No.  Again, I think you misunderstood the OP's question.  The quality of the lens has everything to do with the size of the circle of least confusion.  A lens system whose projection produces high spherical aberrations (at a given aperture and focal length) for example, will produce a larger circle of least confusion than a lens with highly corrected spherical aberrations.

MarkJH was 100% correct that, if that circle of least confusion happens to be larger than the pixel pitch on which it's projected, a 1:1 view will not appear crisp.  But he was also 100% correct to suggest that this doesn't really matter as a measure or critique of sharpness for most printing and viewing situations--a point your read-and-response neglected to address.

Basically, you didn't read his (rather elegant) explanation very carefully, jumped on his use of terms (incorrectly) and blew your own wide "circle of confusion" over one of the more cogent answers to this sort of question I've ever read.

But then you commit a serious technical foul:

Here's a quote from Thom Hogan's S5 Pro review where among other things he compares its resolution with Nikon's 10mp D200. Following that is a link to his "How Big Can You Print?" article.

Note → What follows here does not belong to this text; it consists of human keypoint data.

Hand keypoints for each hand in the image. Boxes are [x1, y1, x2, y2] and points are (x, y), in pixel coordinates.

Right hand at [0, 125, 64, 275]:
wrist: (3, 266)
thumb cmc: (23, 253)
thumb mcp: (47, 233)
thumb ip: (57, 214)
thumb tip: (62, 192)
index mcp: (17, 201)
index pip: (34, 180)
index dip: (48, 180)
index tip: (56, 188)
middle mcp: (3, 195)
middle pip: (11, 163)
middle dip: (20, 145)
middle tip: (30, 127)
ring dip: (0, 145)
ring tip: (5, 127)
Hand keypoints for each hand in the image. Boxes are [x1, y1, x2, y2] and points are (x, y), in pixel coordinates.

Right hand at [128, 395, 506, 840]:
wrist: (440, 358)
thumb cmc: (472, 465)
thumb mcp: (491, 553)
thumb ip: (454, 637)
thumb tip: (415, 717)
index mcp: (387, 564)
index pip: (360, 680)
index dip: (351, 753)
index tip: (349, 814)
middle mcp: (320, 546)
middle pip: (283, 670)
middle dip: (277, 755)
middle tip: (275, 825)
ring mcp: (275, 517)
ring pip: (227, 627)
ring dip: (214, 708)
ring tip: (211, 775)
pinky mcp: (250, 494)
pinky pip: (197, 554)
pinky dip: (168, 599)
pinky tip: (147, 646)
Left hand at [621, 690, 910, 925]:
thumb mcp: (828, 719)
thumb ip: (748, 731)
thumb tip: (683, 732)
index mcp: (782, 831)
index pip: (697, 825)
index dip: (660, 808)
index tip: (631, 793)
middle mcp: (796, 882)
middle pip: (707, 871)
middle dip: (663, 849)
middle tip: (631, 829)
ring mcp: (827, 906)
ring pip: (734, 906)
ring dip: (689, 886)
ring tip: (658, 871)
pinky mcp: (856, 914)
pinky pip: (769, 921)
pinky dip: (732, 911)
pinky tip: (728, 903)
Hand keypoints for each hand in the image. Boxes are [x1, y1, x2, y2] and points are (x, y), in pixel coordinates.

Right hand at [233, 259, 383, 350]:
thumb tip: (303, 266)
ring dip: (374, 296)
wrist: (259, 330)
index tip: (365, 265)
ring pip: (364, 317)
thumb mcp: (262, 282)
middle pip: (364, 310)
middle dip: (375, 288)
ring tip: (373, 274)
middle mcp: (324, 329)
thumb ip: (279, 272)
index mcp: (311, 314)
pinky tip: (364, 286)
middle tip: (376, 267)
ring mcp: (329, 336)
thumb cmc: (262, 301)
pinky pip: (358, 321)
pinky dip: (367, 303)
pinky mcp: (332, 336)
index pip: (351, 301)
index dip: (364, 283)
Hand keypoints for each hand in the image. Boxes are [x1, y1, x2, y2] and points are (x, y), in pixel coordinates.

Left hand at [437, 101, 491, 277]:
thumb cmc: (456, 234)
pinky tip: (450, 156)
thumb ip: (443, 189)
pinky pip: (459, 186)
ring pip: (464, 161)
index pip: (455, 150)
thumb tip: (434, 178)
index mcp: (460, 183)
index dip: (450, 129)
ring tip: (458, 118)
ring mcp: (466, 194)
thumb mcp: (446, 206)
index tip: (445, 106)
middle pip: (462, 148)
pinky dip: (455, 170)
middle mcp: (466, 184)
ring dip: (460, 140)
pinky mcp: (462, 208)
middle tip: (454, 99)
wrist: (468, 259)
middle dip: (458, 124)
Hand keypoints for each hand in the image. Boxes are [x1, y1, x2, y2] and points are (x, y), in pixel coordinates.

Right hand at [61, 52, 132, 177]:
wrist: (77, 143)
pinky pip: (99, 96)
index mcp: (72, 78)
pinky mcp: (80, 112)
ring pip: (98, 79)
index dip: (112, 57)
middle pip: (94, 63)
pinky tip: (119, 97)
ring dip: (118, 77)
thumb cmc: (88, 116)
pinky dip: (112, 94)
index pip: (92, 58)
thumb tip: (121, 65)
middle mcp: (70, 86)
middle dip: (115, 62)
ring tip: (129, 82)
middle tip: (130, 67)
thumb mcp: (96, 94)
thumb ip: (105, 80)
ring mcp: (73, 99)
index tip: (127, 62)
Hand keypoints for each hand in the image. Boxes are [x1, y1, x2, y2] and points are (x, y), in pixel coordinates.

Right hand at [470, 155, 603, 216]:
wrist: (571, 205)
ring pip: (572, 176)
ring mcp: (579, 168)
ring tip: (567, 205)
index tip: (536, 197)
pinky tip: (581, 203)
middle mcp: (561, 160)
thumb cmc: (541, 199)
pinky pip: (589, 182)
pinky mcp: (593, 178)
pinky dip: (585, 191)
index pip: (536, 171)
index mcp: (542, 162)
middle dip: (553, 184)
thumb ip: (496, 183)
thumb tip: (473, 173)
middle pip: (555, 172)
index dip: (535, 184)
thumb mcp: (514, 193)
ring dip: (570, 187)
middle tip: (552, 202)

That's right, you quote freakin' Thom Hogan as some kind of authority on . . . something.  Thom is the Ron Burgundy of the photographic blogosphere: his posts "smell of finely bound leather books and rich mahogany," but seldom include a worthwhile photograph and never link to a professional portfolio of any kind.  "I'm kind of a big deal," his language says, but his photography--or complete lack thereof--definitely says otherwise.

Man, anyone can have opinions about gear, but Thom's results (like this week's Muskrat Love blog header) suggest his aren't exactly of the "authoritative" variety.